La Macronie s’attache à démontrer la pertinence de sa réforme rejetée par une majorité de la population. Côté Rassemblement national c’est le plus grand flou. Présentée depuis de longs mois par ses responsables comme un dossier essentiel, la question des retraites semble repoussée à plus tard. Seul le Nouveau Front Populaire en fait une priorité en commençant par revenir sur la logique d’allongement de la durée de cotisation qui a été la matrice de toutes les réformes imposées depuis 30 ans et qui fait que la retraite devient pour une majorité de salariés un horizon inaccessible.

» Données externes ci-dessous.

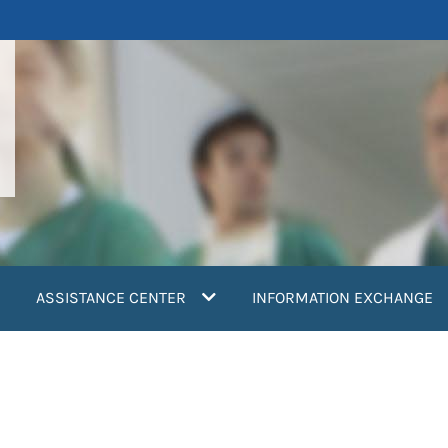
ASSISTANCE CENTER
INFORMATION EXCHANGE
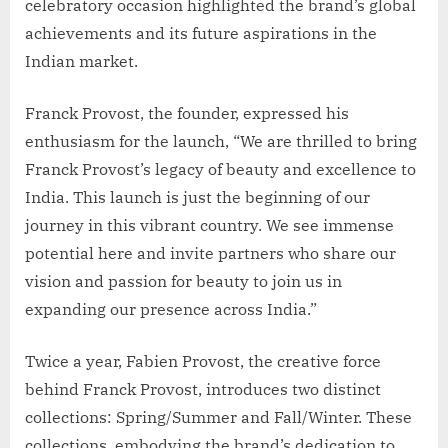
celebratory occasion highlighted the brand’s global
achievements and its future aspirations in the
Indian market.
Franck Provost, the founder, expressed his
enthusiasm for the launch, “We are thrilled to bring
Franck Provost’s legacy of beauty and excellence to
India. This launch is just the beginning of our
journey in this vibrant country. We see immense
potential here and invite partners who share our
vision and passion for beauty to join us in
expanding our presence across India.”
Twice a year, Fabien Provost, the creative force
behind Franck Provost, introduces two distinct
collections: Spring/Summer and Fall/Winter. These
collections, embodying the brand’s dedication to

Profitant de la crise et des difficultés des États à se financer, marchés financiers ont exigé un peu partout un recul des systèmes sociaux solidaires. La France n’échappe pas à cette pression. Il y a autre chose à faire que d’y céder. Il ne s’agit pas de nier les besoins de financement, ce qui serait idiot : le nombre de retraités aura bientôt doublé. Si l’on veut maintenir le niveau des pensions, il faudra bien augmenter les moyens collectifs alloués au financement des retraites. Cela n’est nullement impossible. En trente ans, la part des ressources consacrées au financement des retraites dans la richesse nationale, est passée de 6 % à 12 %. Il faudrait atteindre 16 % à 18 % dans les 20 prochaines années avant que ce niveau se stabilise ensuite. La marche est haute mais pas inaccessible. La difficulté est moins technique que politique.
Il est de même indispensable de changer le regard sur la retraite. Les retraités ne sont pas d’abord un coût mais bien une catégorie désormais indispensable, répondant à nombre de besoins, assurant des fonctions sociales importantes : la vie associative, la démocratie locale, les aides intrafamiliales qui n’existeraient pas sans l’implication des seniors. Malheureusement ces apports ne sont intégrés ni dans le montant du PIB ni dans l’évaluation de l’échange intergénérationnel. Ne sont-ils pas pourtant source de richesses et composantes d’un nouveau type de développement ?
Il est en troisième lieu urgent de réfléchir aux conditions d’intégration des jeunes dans le pacte intergénérationnel. Comment ces derniers peuvent-ils être parties prenantes d’un système dans lequel ils ne peuvent entrer que tardivement ? Comment peuvent-ils croire au système alors qu’on leur explique que l’horizon s’éloigne inéluctablement et que leur situation sera de moins en moins favorable ? Comment peuvent-ils espérer une plus grande liberté de choix dans leurs parcours de vie, si en fin de compte le système de retraite leur est inaccessible ?
Il faut enfin rétablir l’égalité des catégories sociales vis-à-vis de la retraite. Cela passe prioritairement par la reconnaissance du fait que l’espérance de vie des ouvriers à la retraite est beaucoup plus courte que celle des cadres supérieurs et professions libérales et qu’elle progresse moins vite. Petites retraites, espérance de vie plus courte, état de santé dégradé se cumulent et justifient qu’il soit mis fin à une injustice insupportable que seul le MEDEF ose encore justifier.
Une réforme des retraites est indispensable. Une réforme non pour réduire les droits, comme l’exigent les financiers, mais, au contraire, pour mieux assurer l’avenir. S’il y a un problème de financement, il n’y a cependant aucune fatalité au « trou des retraites » qui se révèle être d’abord une construction idéologique. Face à la perspective d’une baisse des pensions nous pouvons opposer le projet d’une « maison commune des régimes de retraite » qui serait, au contraire, la garantie d’un socle commun de droits de haut niveau et de possibilités de choix individuels plus étendus.